Give all the data again exactly.

══════════════════════════════

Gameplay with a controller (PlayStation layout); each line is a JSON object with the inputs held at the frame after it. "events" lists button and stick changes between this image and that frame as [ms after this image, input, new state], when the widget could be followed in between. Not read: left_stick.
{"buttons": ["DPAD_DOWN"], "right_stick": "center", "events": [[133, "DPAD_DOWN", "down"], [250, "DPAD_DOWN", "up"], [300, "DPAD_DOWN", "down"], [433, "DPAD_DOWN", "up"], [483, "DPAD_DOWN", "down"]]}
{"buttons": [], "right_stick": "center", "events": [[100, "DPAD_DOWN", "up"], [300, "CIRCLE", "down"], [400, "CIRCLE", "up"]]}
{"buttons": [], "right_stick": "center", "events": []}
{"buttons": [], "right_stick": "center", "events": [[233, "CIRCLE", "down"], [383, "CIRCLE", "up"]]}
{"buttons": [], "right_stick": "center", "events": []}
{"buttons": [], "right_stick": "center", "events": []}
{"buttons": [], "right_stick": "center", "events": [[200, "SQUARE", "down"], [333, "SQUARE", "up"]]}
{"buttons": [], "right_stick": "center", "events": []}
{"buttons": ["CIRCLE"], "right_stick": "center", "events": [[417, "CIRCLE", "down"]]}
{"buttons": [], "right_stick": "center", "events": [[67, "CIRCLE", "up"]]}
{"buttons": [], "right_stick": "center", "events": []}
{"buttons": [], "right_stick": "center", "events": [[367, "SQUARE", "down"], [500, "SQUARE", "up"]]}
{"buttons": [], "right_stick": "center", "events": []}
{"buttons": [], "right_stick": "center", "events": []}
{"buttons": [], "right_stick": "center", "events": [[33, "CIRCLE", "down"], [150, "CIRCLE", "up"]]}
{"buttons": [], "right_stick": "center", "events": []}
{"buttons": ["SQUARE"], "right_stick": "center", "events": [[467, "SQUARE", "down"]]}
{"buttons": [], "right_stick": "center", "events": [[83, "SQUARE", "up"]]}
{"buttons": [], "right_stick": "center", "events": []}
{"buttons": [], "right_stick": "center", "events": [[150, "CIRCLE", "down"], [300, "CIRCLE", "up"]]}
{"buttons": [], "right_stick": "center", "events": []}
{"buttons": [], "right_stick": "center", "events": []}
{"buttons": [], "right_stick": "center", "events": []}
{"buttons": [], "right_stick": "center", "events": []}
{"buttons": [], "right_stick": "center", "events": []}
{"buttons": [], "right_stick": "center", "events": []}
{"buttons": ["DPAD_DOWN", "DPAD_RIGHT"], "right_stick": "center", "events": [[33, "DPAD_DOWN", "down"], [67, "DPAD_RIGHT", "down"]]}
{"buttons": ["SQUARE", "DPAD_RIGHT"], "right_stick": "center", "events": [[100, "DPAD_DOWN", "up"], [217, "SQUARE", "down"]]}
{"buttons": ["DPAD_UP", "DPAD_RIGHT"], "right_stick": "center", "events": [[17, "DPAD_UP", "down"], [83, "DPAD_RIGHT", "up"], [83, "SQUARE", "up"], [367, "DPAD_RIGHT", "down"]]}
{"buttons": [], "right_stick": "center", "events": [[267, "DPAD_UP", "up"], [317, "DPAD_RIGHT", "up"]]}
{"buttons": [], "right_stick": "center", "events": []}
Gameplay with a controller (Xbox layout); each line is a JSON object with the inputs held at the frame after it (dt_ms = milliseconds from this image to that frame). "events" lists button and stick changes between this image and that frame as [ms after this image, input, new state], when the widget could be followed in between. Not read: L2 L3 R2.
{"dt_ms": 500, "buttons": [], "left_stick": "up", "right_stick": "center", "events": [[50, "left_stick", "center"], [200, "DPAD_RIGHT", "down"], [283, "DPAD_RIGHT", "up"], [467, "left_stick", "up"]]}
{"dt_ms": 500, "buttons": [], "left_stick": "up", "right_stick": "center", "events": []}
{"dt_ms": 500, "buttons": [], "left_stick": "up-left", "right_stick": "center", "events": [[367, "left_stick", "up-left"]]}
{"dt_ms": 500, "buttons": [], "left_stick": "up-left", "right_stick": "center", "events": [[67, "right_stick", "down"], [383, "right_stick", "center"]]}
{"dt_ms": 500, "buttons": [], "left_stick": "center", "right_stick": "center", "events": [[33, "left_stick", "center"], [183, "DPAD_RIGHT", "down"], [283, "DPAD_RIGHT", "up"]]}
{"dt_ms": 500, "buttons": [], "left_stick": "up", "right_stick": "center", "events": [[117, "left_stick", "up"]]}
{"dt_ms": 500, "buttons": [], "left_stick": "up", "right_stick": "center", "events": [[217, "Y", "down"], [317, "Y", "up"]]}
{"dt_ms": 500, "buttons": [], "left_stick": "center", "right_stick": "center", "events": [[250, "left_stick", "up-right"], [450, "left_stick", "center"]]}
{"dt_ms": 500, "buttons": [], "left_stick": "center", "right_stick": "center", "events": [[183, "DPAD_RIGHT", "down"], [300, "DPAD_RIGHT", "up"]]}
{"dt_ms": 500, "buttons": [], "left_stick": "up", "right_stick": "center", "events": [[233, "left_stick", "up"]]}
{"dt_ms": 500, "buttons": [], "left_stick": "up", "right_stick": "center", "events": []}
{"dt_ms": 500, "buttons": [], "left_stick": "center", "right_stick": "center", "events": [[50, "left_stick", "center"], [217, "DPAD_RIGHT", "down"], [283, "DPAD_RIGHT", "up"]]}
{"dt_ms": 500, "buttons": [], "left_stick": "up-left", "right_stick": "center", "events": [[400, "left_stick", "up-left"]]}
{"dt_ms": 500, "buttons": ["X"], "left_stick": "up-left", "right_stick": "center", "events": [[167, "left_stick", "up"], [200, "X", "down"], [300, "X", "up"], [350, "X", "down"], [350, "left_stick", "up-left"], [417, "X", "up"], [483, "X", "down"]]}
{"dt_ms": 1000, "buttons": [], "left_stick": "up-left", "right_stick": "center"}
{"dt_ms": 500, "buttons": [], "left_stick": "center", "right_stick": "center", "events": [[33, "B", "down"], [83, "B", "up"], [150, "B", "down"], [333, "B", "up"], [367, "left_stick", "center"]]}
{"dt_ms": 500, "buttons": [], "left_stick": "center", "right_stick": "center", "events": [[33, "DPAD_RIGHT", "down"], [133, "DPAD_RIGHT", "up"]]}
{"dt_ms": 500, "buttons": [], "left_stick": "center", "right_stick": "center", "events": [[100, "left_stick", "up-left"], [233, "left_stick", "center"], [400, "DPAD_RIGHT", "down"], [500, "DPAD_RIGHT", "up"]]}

══════════════════════════════

| The completed task |
Gameplay with a controller (PlayStation layout); each line is a JSON object with the inputs held at the frame after it. "events" lists button and stick changes between this image and that frame as [ms after this image, input, new state], when the widget could be followed in between. Not read: left_stick.
{"buttons": ["DPAD_DOWN"], "right_stick": "center", "events": [[133, "DPAD_DOWN", "down"], [250, "DPAD_DOWN", "up"], [300, "DPAD_DOWN", "down"], [433, "DPAD_DOWN", "up"], [483, "DPAD_DOWN", "down"]]}
{"buttons": [], "right_stick": "center", "events": [[100, "DPAD_DOWN", "up"], [300, "CIRCLE", "down"], [400, "CIRCLE", "up"]]}
{"buttons": [], "right_stick": "center", "events": []}
{"buttons": [], "right_stick": "center", "events": [[233, "CIRCLE", "down"], [383, "CIRCLE", "up"]]}
{"buttons": [], "right_stick": "center", "events": []}
{"buttons": [], "right_stick": "center", "events": []}
{"buttons": [], "right_stick": "center", "events": [[200, "SQUARE", "down"], [333, "SQUARE", "up"]]}
{"buttons": [], "right_stick": "center", "events": []}
{"buttons": ["CIRCLE"], "right_stick": "center", "events": [[417, "CIRCLE", "down"]]}
{"buttons": [], "right_stick": "center", "events": [[67, "CIRCLE", "up"]]}
{"buttons": [], "right_stick": "center", "events": []}
{"buttons": [], "right_stick": "center", "events": [[367, "SQUARE", "down"], [500, "SQUARE", "up"]]}
{"buttons": [], "right_stick": "center", "events": []}
{"buttons": [], "right_stick": "center", "events": []}
{"buttons": [], "right_stick": "center", "events": [[33, "CIRCLE", "down"], [150, "CIRCLE", "up"]]}
{"buttons": [], "right_stick": "center", "events": []}
{"buttons": ["SQUARE"], "right_stick": "center", "events": [[467, "SQUARE", "down"]]}
{"buttons": [], "right_stick": "center", "events": [[83, "SQUARE", "up"]]}
{"buttons": [], "right_stick": "center", "events": []}
{"buttons": [], "right_stick": "center", "events": [[150, "CIRCLE", "down"], [300, "CIRCLE", "up"]]}
{"buttons": [], "right_stick": "center", "events": []}
{"buttons": [], "right_stick": "center", "events": []}
{"buttons": [], "right_stick": "center", "events": []}
{"buttons": [], "right_stick": "center", "events": []}
{"buttons": [], "right_stick": "center", "events": []}
{"buttons": [], "right_stick": "center", "events": []}
{"buttons": ["DPAD_DOWN", "DPAD_RIGHT"], "right_stick": "center", "events": [[33, "DPAD_DOWN", "down"], [67, "DPAD_RIGHT", "down"]]}
{"buttons": ["SQUARE", "DPAD_RIGHT"], "right_stick": "center", "events": [[100, "DPAD_DOWN", "up"], [217, "SQUARE", "down"]]}
{"buttons": ["DPAD_UP", "DPAD_RIGHT"], "right_stick": "center", "events": [[17, "DPAD_UP", "down"], [83, "DPAD_RIGHT", "up"], [83, "SQUARE", "up"], [367, "DPAD_RIGHT", "down"]]}
{"buttons": [], "right_stick": "center", "events": [[267, "DPAD_UP", "up"], [317, "DPAD_RIGHT", "up"]]}
{"buttons": [], "right_stick": "center", "events": []}
Gameplay with a controller (Xbox layout); each line is a JSON object with the inputs held at the frame after it (dt_ms = milliseconds from this image to that frame). "events" lists button and stick changes between this image and that frame as [ms after this image, input, new state], when the widget could be followed in between. Not read: L2 L3 R2.
{"dt_ms": 500, "buttons": [], "left_stick": "up", "right_stick": "center", "events": [[50, "left_stick", "center"], [200, "DPAD_RIGHT", "down"], [283, "DPAD_RIGHT", "up"], [467, "left_stick", "up"]]}
{"dt_ms": 500, "buttons": [], "left_stick": "up", "right_stick": "center", "events": []}
{"dt_ms": 500, "buttons": [], "left_stick": "up-left", "right_stick": "center", "events": [[367, "left_stick", "up-left"]]}
{"dt_ms": 500, "buttons": [], "left_stick": "up-left", "right_stick": "center", "events": [[67, "right_stick", "down"], [383, "right_stick", "center"]]}
{"dt_ms": 500, "buttons": [], "left_stick": "center", "right_stick": "center", "events": [[33, "left_stick", "center"], [183, "DPAD_RIGHT", "down"], [283, "DPAD_RIGHT", "up"]]}
{"dt_ms": 500, "buttons": [], "left_stick": "up", "right_stick": "center", "events": [[117, "left_stick", "up"]]}
{"dt_ms": 500, "buttons": [], "left_stick": "up", "right_stick": "center", "events": [[217, "Y", "down"], [317, "Y", "up"]]}
{"dt_ms": 500, "buttons": [], "left_stick": "center", "right_stick": "center", "events": [[250, "left_stick", "up-right"], [450, "left_stick", "center"]]}
{"dt_ms": 500, "buttons": [], "left_stick": "center", "right_stick": "center", "events": [[183, "DPAD_RIGHT", "down"], [300, "DPAD_RIGHT", "up"]]}
{"dt_ms": 500, "buttons": [], "left_stick": "up", "right_stick": "center", "events": [[233, "left_stick", "up"]]}
{"dt_ms": 500, "buttons": [], "left_stick": "up", "right_stick": "center", "events": []}
{"dt_ms": 500, "buttons": [], "left_stick": "center", "right_stick": "center", "events": [[50, "left_stick", "center"], [217, "DPAD_RIGHT", "down"], [283, "DPAD_RIGHT", "up"]]}
{"dt_ms": 500, "buttons": [], "left_stick": "up-left", "right_stick": "center", "events": [[400, "left_stick", "up-left"]]}
{"dt_ms": 500, "buttons": ["X"], "left_stick": "up-left", "right_stick": "center", "events": [[167, "left_stick", "up"], [200, "X", "down"], [300, "X", "up"], [350, "X", "down"], [350, "left_stick", "up-left"], [417, "X", "up"], [483, "X", "down"]]}
{"dt_ms": 1000, "buttons": [], "left_stick": "up-left", "right_stick": "center"}
{"dt_ms": 500, "buttons": [], "left_stick": "center", "right_stick": "center", "events": [[33, "B", "down"], [83, "B", "up"], [150, "B", "down"], [333, "B", "up"], [367, "left_stick", "center"]]}
{"dt_ms": 500, "buttons": [], "left_stick": "center", "right_stick": "center", "events": [[33, "DPAD_RIGHT", "down"], [133, "DPAD_RIGHT", "up"]]}
{"dt_ms": 500, "buttons": [], "left_stick": "center", "right_stick": "center", "events": [[100, "left_stick", "up-left"], [233, "left_stick", "center"], [400, "DPAD_RIGHT", "down"], [500, "DPAD_RIGHT", "up"]]}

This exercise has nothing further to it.